Suite à diverses questions orales et écrites au premier semestre 2012, des députés de cinq groupes politiques (Libéraux et Démocrates, Socialistes et Démocrates, Parti populaire, Verts, Gauche unitaire) ont demandé une date-butoir précise pour la publication de leur rapport.


Mardi soir à Strasbourg, la commissaire Cecilia Malmström s'est vue confrontée aux critiques des députés.
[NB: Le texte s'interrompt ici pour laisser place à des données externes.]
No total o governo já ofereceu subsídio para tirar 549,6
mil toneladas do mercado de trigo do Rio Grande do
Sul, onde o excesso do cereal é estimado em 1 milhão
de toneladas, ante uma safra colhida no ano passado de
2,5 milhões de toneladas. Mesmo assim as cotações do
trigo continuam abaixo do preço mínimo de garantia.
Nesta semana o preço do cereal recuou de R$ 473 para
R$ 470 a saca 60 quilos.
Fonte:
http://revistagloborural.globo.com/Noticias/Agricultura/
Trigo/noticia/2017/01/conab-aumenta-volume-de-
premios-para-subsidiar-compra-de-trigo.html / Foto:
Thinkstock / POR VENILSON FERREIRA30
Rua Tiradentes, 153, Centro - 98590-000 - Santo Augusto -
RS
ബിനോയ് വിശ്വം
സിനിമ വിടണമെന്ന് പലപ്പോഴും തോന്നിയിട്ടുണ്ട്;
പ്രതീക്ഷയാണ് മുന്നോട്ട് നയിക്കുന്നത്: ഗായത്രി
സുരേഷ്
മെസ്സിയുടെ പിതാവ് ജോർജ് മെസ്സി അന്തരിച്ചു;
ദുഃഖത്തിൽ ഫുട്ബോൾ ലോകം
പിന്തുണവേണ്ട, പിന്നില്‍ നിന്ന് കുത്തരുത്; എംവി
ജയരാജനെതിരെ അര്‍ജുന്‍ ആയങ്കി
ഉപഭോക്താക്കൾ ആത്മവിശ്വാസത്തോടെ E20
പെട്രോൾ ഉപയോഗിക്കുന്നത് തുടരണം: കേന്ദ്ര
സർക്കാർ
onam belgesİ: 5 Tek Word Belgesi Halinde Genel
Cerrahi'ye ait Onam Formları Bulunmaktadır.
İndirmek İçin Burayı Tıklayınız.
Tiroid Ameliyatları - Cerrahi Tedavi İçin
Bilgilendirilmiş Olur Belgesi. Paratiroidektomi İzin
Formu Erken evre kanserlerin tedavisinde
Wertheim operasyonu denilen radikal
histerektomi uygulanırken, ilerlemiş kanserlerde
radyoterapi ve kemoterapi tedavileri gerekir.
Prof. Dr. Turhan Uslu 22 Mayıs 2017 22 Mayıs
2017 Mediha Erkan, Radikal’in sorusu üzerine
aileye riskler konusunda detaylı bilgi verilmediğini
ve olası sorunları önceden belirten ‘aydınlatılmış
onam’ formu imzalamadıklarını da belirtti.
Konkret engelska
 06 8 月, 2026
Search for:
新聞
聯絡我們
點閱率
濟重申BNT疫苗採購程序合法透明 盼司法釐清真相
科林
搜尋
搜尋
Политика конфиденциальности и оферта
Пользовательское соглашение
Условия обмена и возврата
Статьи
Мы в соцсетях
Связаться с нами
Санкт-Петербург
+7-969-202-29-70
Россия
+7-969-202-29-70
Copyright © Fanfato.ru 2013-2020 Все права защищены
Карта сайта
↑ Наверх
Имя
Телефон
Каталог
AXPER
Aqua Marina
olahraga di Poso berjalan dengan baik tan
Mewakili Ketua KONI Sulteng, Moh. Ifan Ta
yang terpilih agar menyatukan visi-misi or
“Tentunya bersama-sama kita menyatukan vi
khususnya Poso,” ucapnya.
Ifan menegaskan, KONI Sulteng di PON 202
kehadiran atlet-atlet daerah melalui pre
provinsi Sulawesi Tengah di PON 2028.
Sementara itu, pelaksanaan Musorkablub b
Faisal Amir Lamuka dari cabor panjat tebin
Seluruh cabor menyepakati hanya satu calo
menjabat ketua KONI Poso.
Elle a rétorqué que la conservation des données est "nécessaire pour protéger les gens", bien que pour une période limitée et sous réserve de confidentialité.


Toutefois, Mme Malmström a admis que "certaines parties de la directive ont besoin d´être revues". Une nouvelle directive devrait proposer l'harmonisation et la réduction de la durée de conservation des données, une liste des types de données qui peuvent être conservées, des normes minimales pour l'accès aux données et leur utilisation, ainsi qu'une une approche cohérente pour rembourser les frais induits pour les opérateurs.


Alexander Alvaro (Libéraux et Démocrates, Allemagne) a exprimé l´impatience croissante du Parlement : "Le débat dure depuis 2005, mais les questions techniques n'ont pas été résolues ; les questions juridiques et économiques n'ont pas été clarifiées". D'ailleurs, beaucoup de citoyens se sont opposées à la conservation des données. "On espère trouver une solution européenne", a déclaré M. Alvaro.


Judith Sargentini (Verts/ALE, Pays-Bas) a demandé "un cadre réglementaire garantissant le respect de la vie privée des citoyens". Le cadre actuel ne ferait que porter atteinte à la vie privée sans bénéfice avéré. "Le temps est venu d'en finir avec cette directive et de chercher une alternative", a-t-elle complété.


"L'enjeu pour nous est de parvenir à un équilibre entre sécurité et protection des libertés", selon Sylvie Guillaume (Socialistes et Démocrates, France). La protection des données personnelles est ancrée dans la Charte européenne des Droits fondamentaux et "c'est pour cela que nous devons agir".


Axel Voss (Parti populaire, Allemagne) a signalé le nombre grandissant des cas d'intimidation sur Internet et de cybercriminalité. "Nous ne voulons pas que les gens se fassent justice eux-même", d´où la nécessité de normes internationales relatives à la protection des données. Pour lui, il est important qu'une nouvelle proposition assure la bonne mise en œuvre de la directive. "Nous avons des engagements européens, mais nous devons nous assurer que nous pouvons les respecter".


"La Commission devrait affronter la réalité et reconnaître que le projet a échoué", a affirmé Cornelia Ernst (Gauche unitaire, Allemagne). La mise en œuvre de la directive s'est faite différemment dans chaque Etat membre. "Si la Commission n'a rien d'autre à proposer, on devrait retarder la directive jusqu'à ce que la Cour européenne de justice prenne une décision."